John Hegarty, founder of London’s Bartle Bogle Hegarty provides an interesting analogy: “Sitting around on beanbags holding hands and having a happy-clappy meeting will not lead to greatness. Some people think you can create brilliance by brainstorming with lots of people. Well, you can’t. It’s a bit like an orgy. Too many people make for bad sex.”
Famed art director Bob Barrie, who they should probably name the One Show Pencil after, was asked how he comes up with so many good ideas. He claims that it never happens in the presence of anyone else, not even a writing partner. He prefers to think independently.
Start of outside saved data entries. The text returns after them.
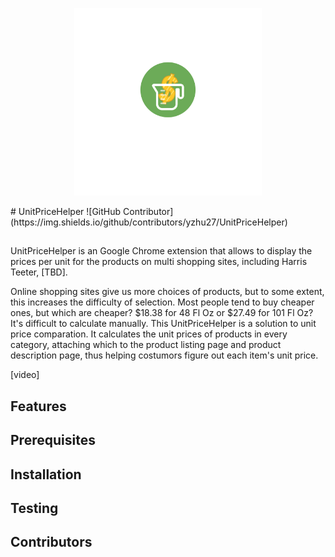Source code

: <p align="center"><img width="300" src="./images/UPRlogo_noword.png"></p>
# UnitPriceHelper
![GitHub Contributor](https://img.shields.io/github/contributors/yzhu27/UnitPriceHelper)

## 
UnitPriceHelper is an Google Chrome extension that allows to display the prices per unit for the products on multi shopping sites, including Harris Teeter, [TBD].

Online shopping sites give us more choices of products, but to some extent, this increases the difficulty of selection. Most people tend to buy cheaper ones, but which are cheaper? $18.38 for 48 Fl Oz or $27.49 for 101 Fl Oz? It's difficult to calculate manually. This UnitPriceHelper is a solution to unit price comparation. It calculates the unit prices of products in every category, attaching which to the product listing page and product description page, thus helping costumors figure out each item's unit price.


[video]

## Features


## Prerequisites


## Installation


## Testing

## Contributors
Conference rooms might seat sixteen but critical thinking requires more seclusion. The best method we have found is to work in teams of two. Mix it up with diverse thinkers, making sure to match opposite talents. Team a writer with an art director, or a brand planner with a developer. You can cover more ground quickly and achieve creative intimacy, which allows you to say, “Harry, that idea sucks,” without fear of offending. If you do that in a group brainstorming session, the moderator blows the whistle: “Now, now, let’s be open-minded. There are no bad ideas when brainstorming.” Oh yes there are.
So client partners, when the urge to hold a group brainstorming session strikes you, pair off instead and conquer the world. Ask each team to bring ideas to the meeting and use the time for evaluation instead of conception.
Wish we had beaten Ogilvy that time. We should have brainstormed in a group of two instead of three.